可見,廣州二手樓市(尤其市區)嚴重供不應求,讓放盤的業主一方處于主導地位,他們不愿給中介費,中介行便也將中介費轉嫁給買家。因此愿意交納高額中介費的買家有兩种:要不是像以下案例中提到的金先生般在毫不知情之下就被迫交納了;就是實在太難找到合适房子,無奈交納高額費用。
專家說法
廣州市房地產中介服務管理所書記史小明認為,二手市場純屬交易行為在主導,主要看買賣雙方的供求關系。如今廣州二手市場的确存在供不應求,因此買賣雙方在出价和應价方面更應理性,因為二手价格都是公開的,買家應該對价格和購房成本(包括稅費和中介費等)有一個合理預測,在自己的承受范圍以內才去購買。
一些中介人士也提醒市民,由于目前廣州對中介服務收費還缺乏有效的監督机制,管理規范的公開性也不足,因此市民在買樓時更要認真考慮,在議价無效后才量力決定是否購買。
真實個案
房价27万 中介費高達13500元
對比馬先生的無奈,金先生為自己的輕信付出了代价。
金先生打算今年結婚便急著到處找房子,他在華景新城找了套9樓的兩房單位,成交价27万元。
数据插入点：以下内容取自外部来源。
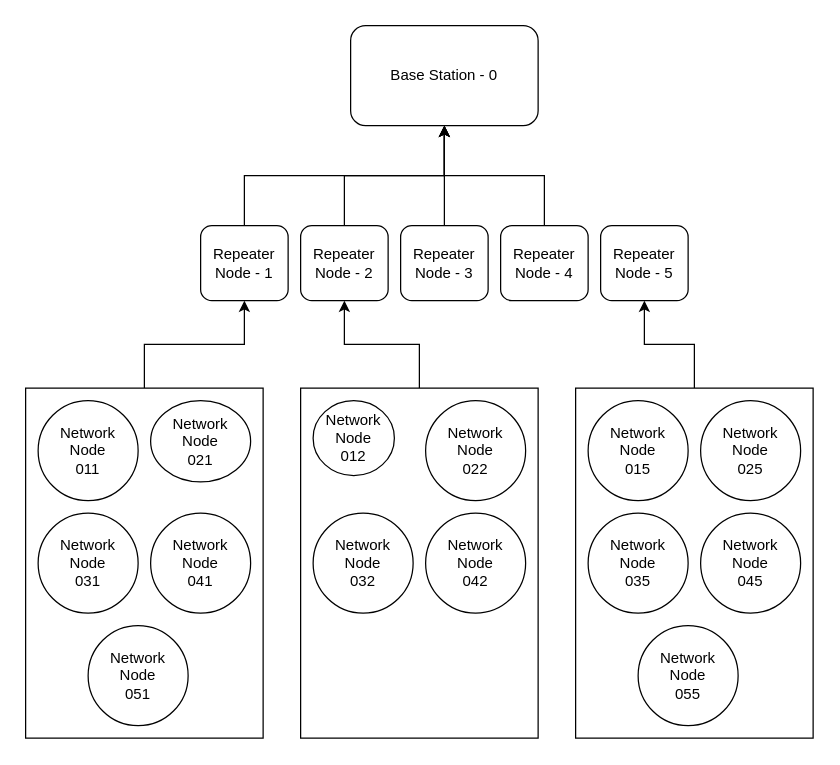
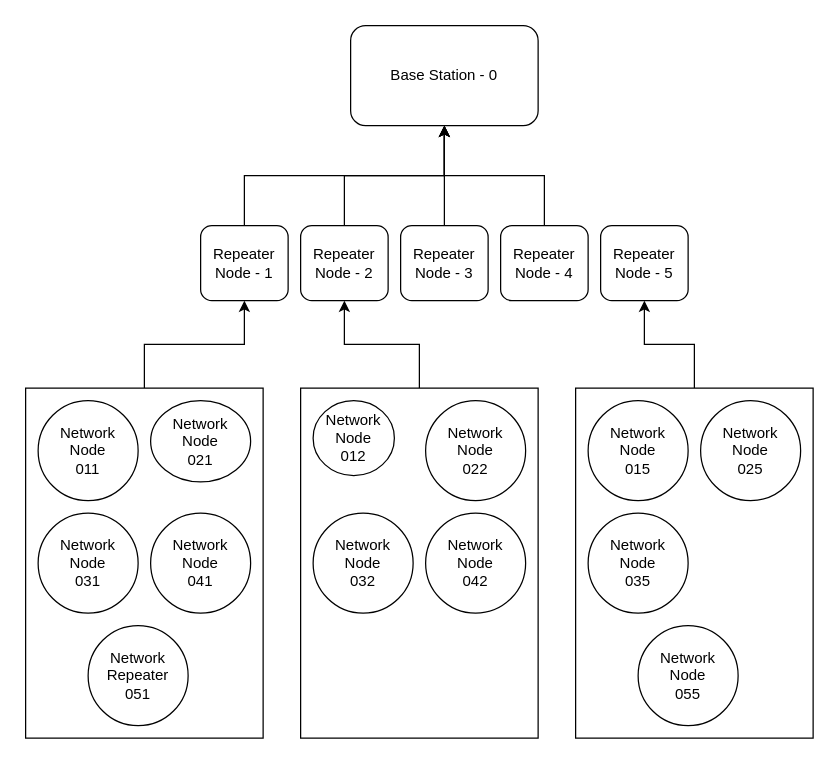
  <mxCell id="0" />
  <mxCell id="1" parent="0" />
  <mxCell id="2" style="edgeStyle=orthogonalEdgeStyle;rounded=0;orthogonalLoop=1;jettySize=auto;html=1;exitX=0.5;exitY=0;exitDx=0;exitDy=0;entryX=0.5;entryY=1;entryDx=0;entryDy=0;" edge="1" parent="1" source="3" target="5"><mxGeometry relative="1" as="geometry" /></mxCell>
  <mxCell id="3" value="" style="rounded=0;whiteSpace=wrap;html=1;" vertex="1" parent="1"><mxGeometry x="20" y="310" width="190" height="280" as="geometry" /></mxCell>
  <mxCell id="4" style="edgeStyle=orthogonalEdgeStyle;rounded=0;orthogonalLoop=1;jettySize=auto;html=1;exitX=0.5;exitY=0;exitDx=0;exitDy=0;entryX=0.5;entryY=1;entryDx=0;entryDy=0;" edge="1" parent="1" source="5" target="13"><mxGeometry relative="1" as="geometry" /></mxCell>
  <mxCell id="5" value="Repeater&lt;br&gt;Node - 1" style="rounded=1;whiteSpace=wrap;html=1;" vertex="1" parent="1"><mxGeometry x="160" y="180" width="70" height="60" as="geometry" /></mxCell>
  <mxCell id="6" style="edgeStyle=orthogonalEdgeStyle;rounded=0;orthogonalLoop=1;jettySize=auto;html=1;exitX=0.5;exitY=0;exitDx=0;exitDy=0;entryX=0.5;entryY=1;entryDx=0;entryDy=0;" edge="1" parent="1" source="7" target="13"><mxGeometry relative="1" as="geometry" /></mxCell>
  <mxCell id="7" value="Repeater&lt;br&gt;Node - 2" style="rounded=1;whiteSpace=wrap;html=1;" vertex="1" parent="1"><mxGeometry x="240" y="180" width="70" height="60" as="geometry" /></mxCell>
  <mxCell id="8" style="edgeStyle=orthogonalEdgeStyle;rounded=0;orthogonalLoop=1;jettySize=auto;html=1;exitX=0.5;exitY=0;exitDx=0;exitDy=0;entryX=0.5;entryY=1;entryDx=0;entryDy=0;" edge="1" parent="1" source="9" target="13"><mxGeometry relative="1" as="geometry" /></mxCell>
  <mxCell id="9" value="Repeater&lt;br&gt;Node - 3" style="rounded=1;whiteSpace=wrap;html=1;" vertex="1" parent="1"><mxGeometry x="320" y="180" width="70" height="60" as="geometry" /></mxCell>
  <mxCell id="10" style="edgeStyle=orthogonalEdgeStyle;rounded=0;orthogonalLoop=1;jettySize=auto;html=1;exitX=0.5;exitY=0;exitDx=0;exitDy=0;entryX=0.5;entryY=1;entryDx=0;entryDy=0;" edge="1" parent="1" source="11" target="13"><mxGeometry relative="1" as="geometry" /></mxCell>
  <mxCell id="11" value="Repeater&lt;br&gt;Node - 4" style="rounded=1;whiteSpace=wrap;html=1;" vertex="1" parent="1"><mxGeometry x="400" y="180" width="70" height="60" as="geometry" /></mxCell>
  <mxCell id="12" value="Repeater&lt;br&gt;Node - 5" style="rounded=1;whiteSpace=wrap;html=1;" vertex="1" parent="1"><mxGeometry x="480" y="180" width="70" height="60" as="geometry" /></mxCell>
  <mxCell id="13" value="Base Station - 0" style="rounded=1;whiteSpace=wrap;html=1;" vertex="1" parent="1"><mxGeometry x="280" y="20" width="150" height="80" as="geometry" /></mxCell>
  <mxCell id="14" value="Network&lt;br&gt;Node&lt;br&gt;011" style="ellipse;whiteSpace=wrap;html=1;aspect=fixed;" vertex="1" parent="1"><mxGeometry x="30" y="320" width="80" height="80" as="geometry" /></mxCell>
  <mxCell id="15" value="Network&lt;br&gt;Node&lt;br&gt;021" style="ellipse;whiteSpace=wrap;html=1;aspect=fixed;" vertex="1" parent="1"><mxGeometry x="120" y="320" width="80" height="65" as="geometry" /></mxCell>
  <mxCell id="16" value="Network&lt;br&gt;Node&lt;br&gt;031" style="ellipse;whiteSpace=wrap;html=1;aspect=fixed;" vertex="1" parent="1"><mxGeometry x="30" y="410" width="80" height="80" as="geometry" /></mxCell>
  <mxCell id="17" value="Network&lt;br&gt;Node&lt;br&gt;041" style="ellipse;whiteSpace=wrap;html=1;aspect=fixed;" vertex="1" parent="1"><mxGeometry x="120" y="410" width="80" height="80" as="geometry" /></mxCell>
- <mxCell id="18" value="Network&lt;br&gt;Node&lt;br&gt;051" style="ellipse;whiteSpace=wrap;html=1;aspect=fixed;" vertex="1" parent="1"><mxGeometry x="70" y="500" width="80" height="80" as="geometry" /></mxCell>
+ <mxCell id="18" value="Network&lt;br&gt;Repeater&lt;br&gt;051" style="ellipse;whiteSpace=wrap;html=1;aspect=fixed;" vertex="1" parent="1"><mxGeometry x="70" y="500" width="80" height="80" as="geometry" /></mxCell>
  <mxCell id="19" style="edgeStyle=orthogonalEdgeStyle;rounded=0;orthogonalLoop=1;jettySize=auto;html=1;exitX=0.5;exitY=0;exitDx=0;exitDy=0;entryX=0.5;entryY=1;entryDx=0;entryDy=0;" edge="1" parent="1" source="20" target="7"><mxGeometry relative="1" as="geometry" /></mxCell>
  <mxCell id="20" value="" style="rounded=0;whiteSpace=wrap;html=1;" vertex="1" parent="1"><mxGeometry x="240" y="310" width="190" height="280" as="geometry" /></mxCell>
  <mxCell id="21" value="Network&lt;br&gt;Node&lt;br&gt;012" style="ellipse;whiteSpace=wrap;html=1;aspect=fixed;" vertex="1" parent="1"><mxGeometry x="250" y="320" width="65" height="60" as="geometry" /></mxCell>
  <mxCell id="22" value="Network&lt;br&gt;Node&lt;br&gt;022" style="ellipse;whiteSpace=wrap;html=1;aspect=fixed;" vertex="1" parent="1"><mxGeometry x="340" y="320" width="80" height="80" as="geometry" /></mxCell>
  <mxCell id="23" value="Network&lt;br&gt;Node&lt;br&gt;032" style="ellipse;whiteSpace=wrap;html=1;aspect=fixed;" vertex="1" parent="1"><mxGeometry x="250" y="410" width="80" height="80" as="geometry" /></mxCell>
  <mxCell id="24" value="Network&lt;br&gt;Node&lt;br&gt;042" style="ellipse;whiteSpace=wrap;html=1;aspect=fixed;" vertex="1" parent="1"><mxGeometry x="340" y="410" width="80" height="80" as="geometry" /></mxCell>
  <mxCell id="25" style="edgeStyle=orthogonalEdgeStyle;rounded=0;orthogonalLoop=1;jettySize=auto;html=1;exitX=0.5;exitY=0;exitDx=0;exitDy=0;entryX=0.5;entryY=1;entryDx=0;entryDy=0;" edge="1" parent="1" source="26" target="12"><mxGeometry relative="1" as="geometry" /></mxCell>
  <mxCell id="26" value="" style="rounded=0;whiteSpace=wrap;html=1;" vertex="1" parent="1"><mxGeometry x="460" y="310" width="190" height="280" as="geometry" /></mxCell>
  <mxCell id="27" value="Network&lt;br&gt;Node&lt;br&gt;015" style="ellipse;whiteSpace=wrap;html=1;aspect=fixed;" vertex="1" parent="1"><mxGeometry x="470" y="320" width="80" height="80" as="geometry" /></mxCell>
  <mxCell id="28" value="Network&lt;br&gt;Node&lt;br&gt;025" style="ellipse;whiteSpace=wrap;html=1;aspect=fixed;" vertex="1" parent="1"><mxGeometry x="560" y="320" width="80" height="80" as="geometry" /></mxCell>
  <mxCell id="29" value="Network&lt;br&gt;Node&lt;br&gt;035" style="ellipse;whiteSpace=wrap;html=1;aspect=fixed;" vertex="1" parent="1"><mxGeometry x="470" y="410" width="80" height="80" as="geometry" /></mxCell>
- <mxCell id="30" value="Network&lt;br&gt;Node&lt;br&gt;045" style="ellipse;whiteSpace=wrap;html=1;aspect=fixed;" vertex="1" parent="1"><mxGeometry x="560" y="410" width="80" height="80" as="geometry" /></mxCell>
  <mxCell id="31" value="Network&lt;br&gt;Node&lt;br&gt;055" style="ellipse;whiteSpace=wrap;html=1;aspect=fixed;" vertex="1" parent="1"><mxGeometry x="510" y="500" width="80" height="80" as="geometry" /></mxCell>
金先生對記者說,除了樓層高以外,他真是挺喜歡這個房子的,价格公道,裝修、家電齊備,我和老婆帶著行李就可以住進去,所以沒多想就和中介簽了初步協議書。
“我在簽正式合同、交首期前才知道要交5%的佣金,高達一万三千多元,講价講不下來,但已經簽了協議書,如果不買就要被中介告到法院索取中介費,所以最后我還是買了這個房,付了13500元的昂貴中介費。”直到如今,金先生還對自己被迫多交中介費的事情十分气憤。